43rd session of the Human Rights Council

Intervention by the Nordic – Baltic States

delivered by H.E. Andrius Krivas, Ambassador Extraordinary and Plenipotentiary of the Republic of Lithuania to the United Nations Office and other International Organizations in Geneva

 

Madam President,

Distinguished panelists,

I have the honour to deliver this intervention on behalf of the Nordic and Baltic countries – Denmark, Estonia, Finland, Iceland, Latvia, Norway, Sweden and my own country Lithuania.

We would like to thank the panelists for sharing their views on the current challenges to implementation of the CRC and ways to address them.

As we celebrate the 30th anniversary of the Convention on the Rights of the Child we stand in a much better place now than we did 30 years ago – we are on the right track to better educating, protecting and making our children be heard and listened to. Children and young people have better access to expressing their opinions and contributing to development of policies on matters concerning them.   

We must also admit that there is plenty of room for improvement. We welcome the pledges made by States, however, our countries believe that stronger political commitment is necessary to make sure that no child is left behind. The role of the United Nations bodies – the CRC, Special Representative of the Secretary-General, Special Rapporteur – and agencies is therefore crucial in helping States to meet their obligations, hold them accountable and ensure the coherence of our joint actions.

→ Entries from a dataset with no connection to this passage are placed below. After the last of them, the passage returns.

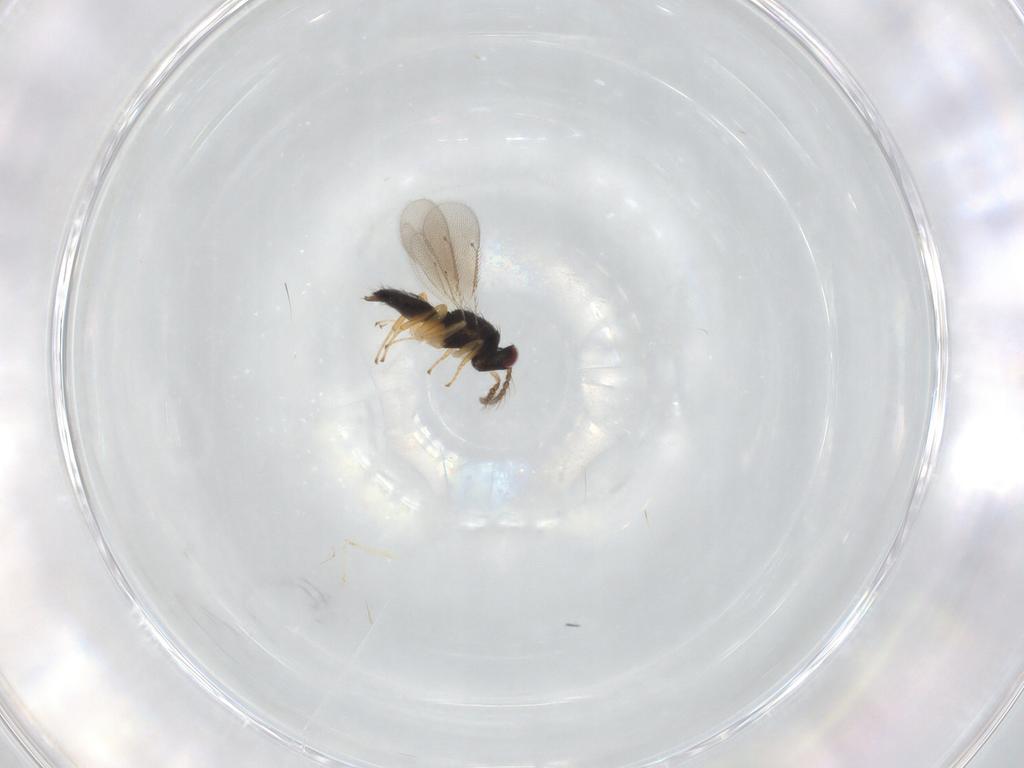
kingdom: Animalia
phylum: Arthropoda
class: Insecta
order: Hymenoptera
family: Eulophidae
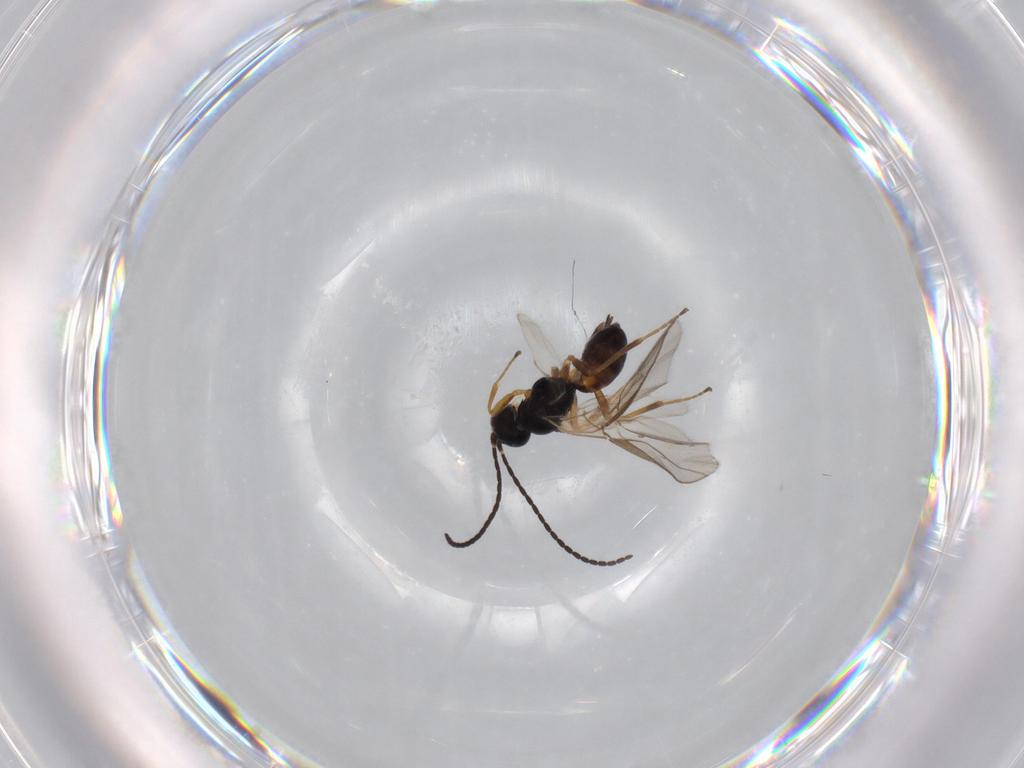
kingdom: Animalia
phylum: Arthropoda
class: Insecta
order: Hymenoptera
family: Braconidae
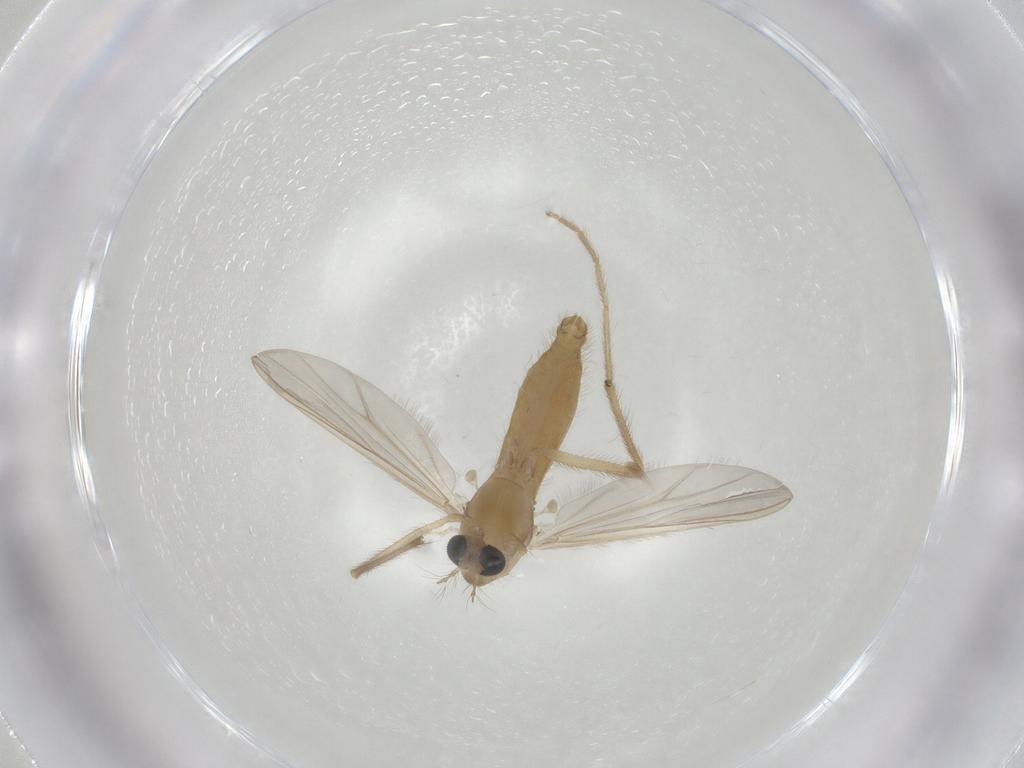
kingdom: Animalia
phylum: Arthropoda
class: Insecta
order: Diptera
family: Chironomidae
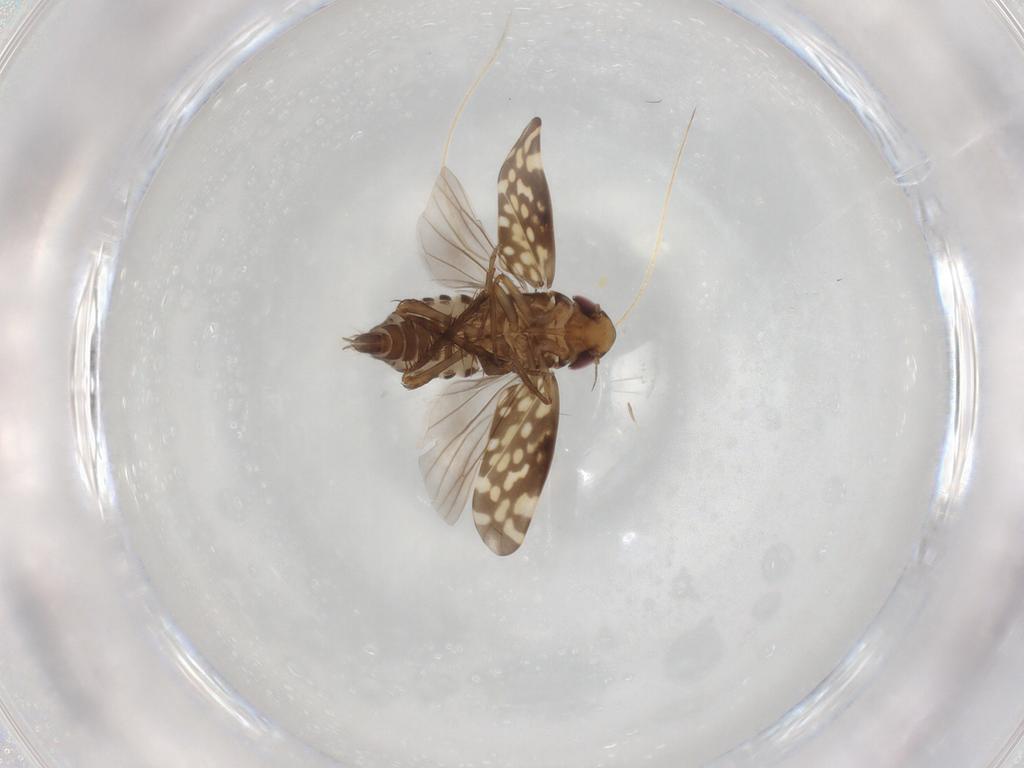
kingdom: Animalia
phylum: Arthropoda
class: Insecta
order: Hemiptera
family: Cicadellidae
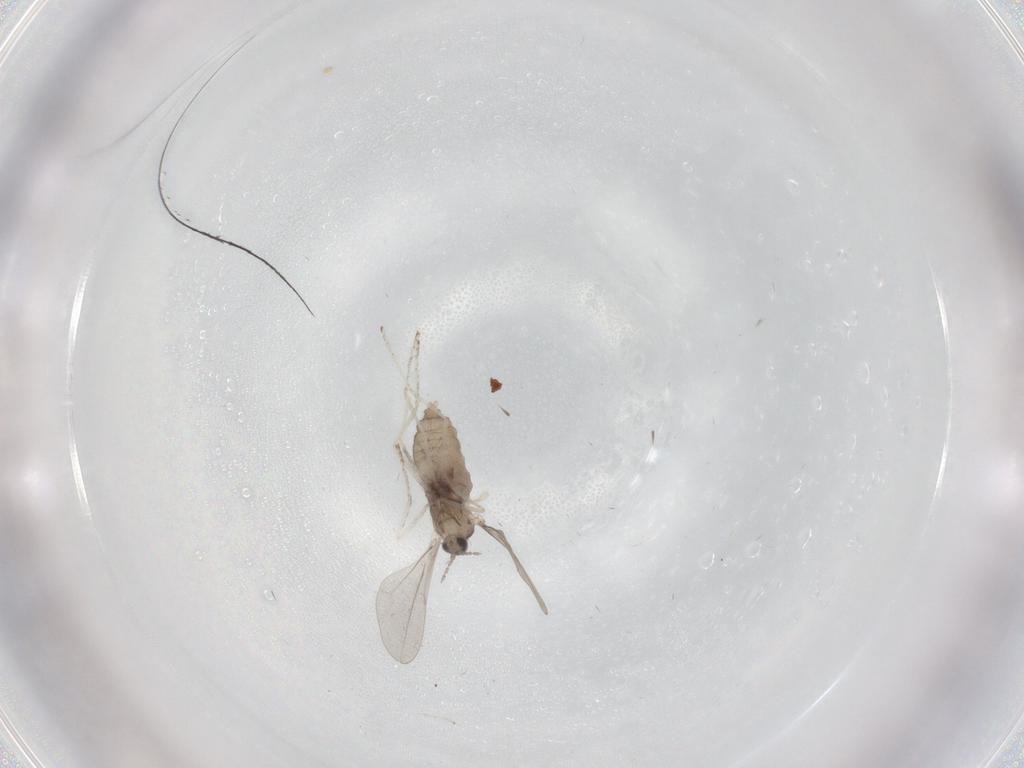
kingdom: Animalia
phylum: Arthropoda
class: Insecta
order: Diptera
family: Cecidomyiidae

Too many children are deprived of their liberty needlessly, kept out of school, forced into child early marriage, are victims of violence, abuse and sexual harassment. Empowering children by ensuring access to quality education is one of the key elements for a good future for the child especially the girl child and for our societies.  When a girl goes to school for seven years, she will on average marry and get her first child four years later, giving her a better chance in life. Ensuring access to secondary education also has the potential of eliminating child early and forced marriages entirely.  

Education also provides children with knowledge and tools to exercise and claim their rights. Engaging children in policy- and decision-making processes that concern them, is the key to ensuring the standards put forward by the CRC.

Bullying is an unfortunate common part of childhood, including cyberbullying among other online threats. Children and their rights are also detrimentally affected by climate change and armed conflicts. This calls for urgent action by all stakeholders, including children and civil society, both at national and international levels.

In closing, we would like to stress that the CRC constitutes the primary international standards in ensuring the rights-based approach for children. The Nordic-Baltic countries are proud to have made the CRC part of our legislation. We will continue to support and encourage others to do the same and have an impact on the rights of Every Child.